Monday, February 7, 2011

Roasted Vegetable Soup

This was so freaking easy. Took a while because the veggies needed to roast for an hour, but made an awesome soup that even the other half, the CARNIVORE at the table, loved!

Take six beefsteak tomatoes and cut then in half and remove the stem core.
Slice up two large peeled carrots into rounds.
Split two leaks in half and cut all of them into little half moons.
Peel six cloves of garlic ... no need to mince because it is going to roast, cook and get blended.
Place all of this lovely mixture into a large roasting pan and toss them with two tablespoons of olive oil and some salt and pepper.
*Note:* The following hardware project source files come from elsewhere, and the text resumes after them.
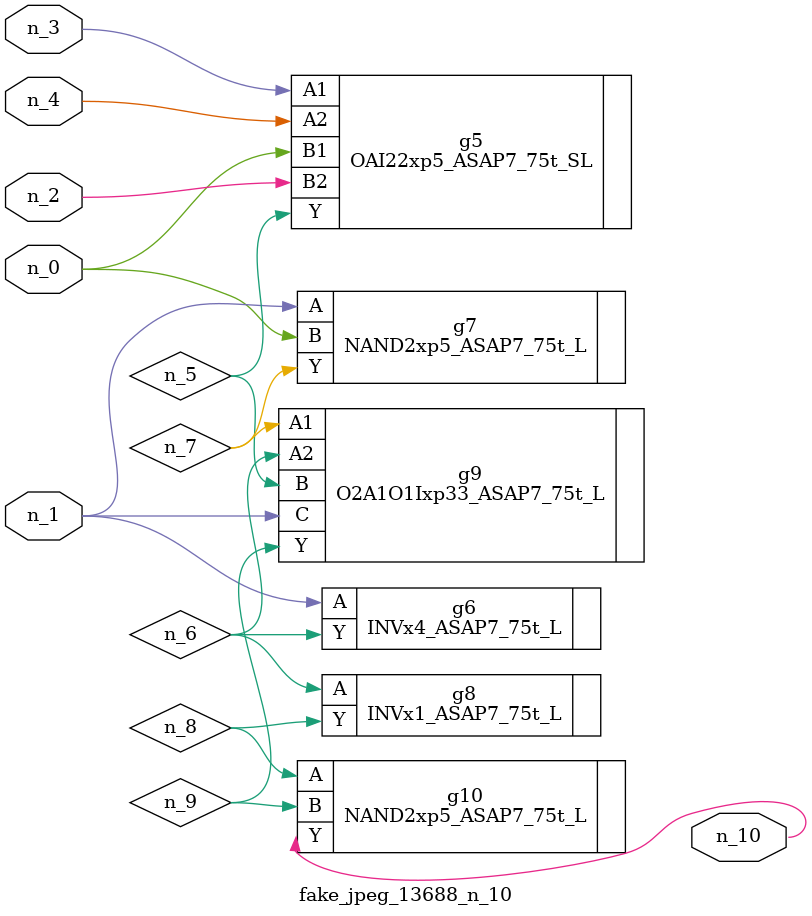
<source format=v>
module fake_jpeg_13688_n_10 (n_3, n_2, n_1, n_0, n_4, n_10);

input n_3;
input n_2;
input n_1;
input n_0;
input n_4;

output n_10;

wire n_8;
wire n_9;
wire n_6;
wire n_5;
wire n_7;

OAI22xp5_ASAP7_75t_SL g5 ( 
.A1(n_3),
.A2(n_4),
.B1(n_0),
.B2(n_2),
.Y(n_5)
);

INVx4_ASAP7_75t_L g6 ( 
.A(n_1),
.Y(n_6)
);

NAND2xp5_ASAP7_75t_L g7 ( 
.A(n_1),
.B(n_0),
.Y(n_7)
);

INVx1_ASAP7_75t_L g8 ( 
.A(n_6),
.Y(n_8)
);

NAND2xp5_ASAP7_75t_L g10 ( 
.A(n_8),
.B(n_9),
.Y(n_10)
);

O2A1O1Ixp33_ASAP7_75t_L g9 ( 
.A1(n_7),
.A2(n_6),
.B(n_5),
.C(n_1),
.Y(n_9)
);


endmodule
</source>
Make sure the tomatoes are face down in the pan with the other veggies around them and roast in the oven at 425 F for one hour.  
After everything is roasted gently peel the skin off of the tomatoes with a pair of tongs ... it comes off easy, so don't be afraid of this step or think it is too much or too hard for anybody to do.
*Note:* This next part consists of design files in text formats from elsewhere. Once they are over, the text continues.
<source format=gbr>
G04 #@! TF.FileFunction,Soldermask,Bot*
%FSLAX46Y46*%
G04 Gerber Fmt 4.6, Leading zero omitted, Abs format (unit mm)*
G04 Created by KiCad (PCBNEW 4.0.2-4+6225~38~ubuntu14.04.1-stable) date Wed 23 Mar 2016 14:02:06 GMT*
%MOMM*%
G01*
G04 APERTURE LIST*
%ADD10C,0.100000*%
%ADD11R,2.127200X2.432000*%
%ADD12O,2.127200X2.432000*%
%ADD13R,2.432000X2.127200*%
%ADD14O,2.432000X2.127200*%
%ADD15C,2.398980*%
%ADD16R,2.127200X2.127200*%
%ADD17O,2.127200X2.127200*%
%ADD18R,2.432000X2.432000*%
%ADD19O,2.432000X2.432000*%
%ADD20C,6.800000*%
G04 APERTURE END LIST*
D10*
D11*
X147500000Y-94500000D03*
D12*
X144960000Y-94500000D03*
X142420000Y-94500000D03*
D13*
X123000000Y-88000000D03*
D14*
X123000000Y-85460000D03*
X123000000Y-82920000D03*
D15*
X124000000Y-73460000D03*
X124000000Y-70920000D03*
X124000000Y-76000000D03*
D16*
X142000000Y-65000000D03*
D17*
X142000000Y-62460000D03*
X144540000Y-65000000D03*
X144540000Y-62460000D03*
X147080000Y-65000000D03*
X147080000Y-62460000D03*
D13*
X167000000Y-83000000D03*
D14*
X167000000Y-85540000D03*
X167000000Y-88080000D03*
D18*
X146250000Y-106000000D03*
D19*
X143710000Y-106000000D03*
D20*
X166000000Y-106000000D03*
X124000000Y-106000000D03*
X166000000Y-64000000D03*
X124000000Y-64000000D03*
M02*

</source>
Next just dump the entire contents of the pan into 30 oz of good vegetable stock along with a couple of shakes of liquid smoke for added flavor. Bring to a boil and let it simmer a little while to soften the veggies even more.
Take an immersion blender and blend the soup to a nice consistency (I like mine a little chunky).
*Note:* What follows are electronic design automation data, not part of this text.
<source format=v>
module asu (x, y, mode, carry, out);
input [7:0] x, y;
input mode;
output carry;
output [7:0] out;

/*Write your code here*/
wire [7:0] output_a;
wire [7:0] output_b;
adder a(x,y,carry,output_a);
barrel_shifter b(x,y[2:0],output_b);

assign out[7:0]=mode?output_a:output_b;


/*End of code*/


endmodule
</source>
Add salt and pepper to taste ... somebody thought it needed more salt than I did, but I love fresh ground pepper in my soups. 
Take a small bunch of basil that has been chopped small and stir it in and serve!

We were talking tonight and though a little pureed roasted red bell pepper and a dollop of vegan sour cream would make this perfect. This really hit the spot on a cold snowy night with a crusty piece of bread.